◆ TO-DO ITEM: Copy each line from the records below in which the word "Rendered" is found.

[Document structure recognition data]
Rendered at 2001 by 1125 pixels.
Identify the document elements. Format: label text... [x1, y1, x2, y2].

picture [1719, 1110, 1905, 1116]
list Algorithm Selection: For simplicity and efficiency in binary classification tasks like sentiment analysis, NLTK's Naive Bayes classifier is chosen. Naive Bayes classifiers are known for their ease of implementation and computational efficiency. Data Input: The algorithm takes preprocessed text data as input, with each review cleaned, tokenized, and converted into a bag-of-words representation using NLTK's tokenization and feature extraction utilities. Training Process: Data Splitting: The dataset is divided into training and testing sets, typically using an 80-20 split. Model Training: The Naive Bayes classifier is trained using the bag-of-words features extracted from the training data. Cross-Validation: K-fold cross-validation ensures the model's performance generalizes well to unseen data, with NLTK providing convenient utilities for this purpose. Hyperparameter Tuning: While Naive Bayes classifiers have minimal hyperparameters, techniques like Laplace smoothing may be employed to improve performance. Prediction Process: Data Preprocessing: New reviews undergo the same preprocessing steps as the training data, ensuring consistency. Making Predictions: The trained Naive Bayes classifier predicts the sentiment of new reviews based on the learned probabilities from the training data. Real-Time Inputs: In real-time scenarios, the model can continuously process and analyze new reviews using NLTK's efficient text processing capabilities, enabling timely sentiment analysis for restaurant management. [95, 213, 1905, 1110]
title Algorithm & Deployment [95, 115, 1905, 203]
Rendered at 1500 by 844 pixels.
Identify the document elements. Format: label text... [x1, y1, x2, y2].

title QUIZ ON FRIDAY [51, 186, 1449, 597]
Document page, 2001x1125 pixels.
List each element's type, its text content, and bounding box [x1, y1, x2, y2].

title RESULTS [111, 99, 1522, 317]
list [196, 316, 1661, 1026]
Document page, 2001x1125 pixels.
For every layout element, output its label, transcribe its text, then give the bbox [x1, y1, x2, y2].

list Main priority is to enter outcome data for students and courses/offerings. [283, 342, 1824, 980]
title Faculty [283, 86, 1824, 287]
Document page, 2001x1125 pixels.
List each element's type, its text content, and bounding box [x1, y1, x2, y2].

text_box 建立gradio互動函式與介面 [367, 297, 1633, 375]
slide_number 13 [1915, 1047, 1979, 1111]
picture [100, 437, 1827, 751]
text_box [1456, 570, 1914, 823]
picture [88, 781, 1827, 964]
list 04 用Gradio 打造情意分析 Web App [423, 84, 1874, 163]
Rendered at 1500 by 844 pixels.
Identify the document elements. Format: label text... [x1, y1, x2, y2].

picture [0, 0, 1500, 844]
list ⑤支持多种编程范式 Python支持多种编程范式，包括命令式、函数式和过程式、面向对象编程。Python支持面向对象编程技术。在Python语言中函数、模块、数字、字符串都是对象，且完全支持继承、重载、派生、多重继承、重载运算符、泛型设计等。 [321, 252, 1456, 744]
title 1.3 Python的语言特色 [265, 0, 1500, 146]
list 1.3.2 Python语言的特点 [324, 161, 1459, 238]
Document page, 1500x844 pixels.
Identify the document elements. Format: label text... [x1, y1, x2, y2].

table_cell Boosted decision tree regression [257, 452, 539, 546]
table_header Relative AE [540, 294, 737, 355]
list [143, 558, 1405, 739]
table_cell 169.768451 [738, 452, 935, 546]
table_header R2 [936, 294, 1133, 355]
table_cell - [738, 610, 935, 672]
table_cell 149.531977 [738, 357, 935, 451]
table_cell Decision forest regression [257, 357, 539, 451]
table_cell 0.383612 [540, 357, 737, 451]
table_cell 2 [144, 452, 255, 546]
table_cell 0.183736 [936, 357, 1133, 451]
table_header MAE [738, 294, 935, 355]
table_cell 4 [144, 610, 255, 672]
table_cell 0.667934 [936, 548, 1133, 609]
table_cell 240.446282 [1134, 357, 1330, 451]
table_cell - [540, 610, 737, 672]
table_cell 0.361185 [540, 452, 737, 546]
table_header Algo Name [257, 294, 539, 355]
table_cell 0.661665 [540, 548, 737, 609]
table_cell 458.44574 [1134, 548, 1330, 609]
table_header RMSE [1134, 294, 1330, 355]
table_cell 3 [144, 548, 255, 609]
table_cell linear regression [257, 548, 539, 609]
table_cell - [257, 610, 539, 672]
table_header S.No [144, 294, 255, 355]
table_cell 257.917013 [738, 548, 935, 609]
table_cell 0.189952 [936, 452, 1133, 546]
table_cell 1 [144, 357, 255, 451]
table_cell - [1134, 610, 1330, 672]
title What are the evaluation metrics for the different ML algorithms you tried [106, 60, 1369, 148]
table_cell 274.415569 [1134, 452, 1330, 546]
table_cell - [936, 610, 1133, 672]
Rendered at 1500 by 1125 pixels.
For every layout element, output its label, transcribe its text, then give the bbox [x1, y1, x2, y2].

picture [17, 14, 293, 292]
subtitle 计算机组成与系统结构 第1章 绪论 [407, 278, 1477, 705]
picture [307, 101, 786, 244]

◆ RESPONSE AREA:
Rendered at 2001 by 1125 pixels.
Rendered at 1500 by 844 pixels.
Rendered at 1500 by 844 pixels.
Rendered at 1500 by 1125 pixels.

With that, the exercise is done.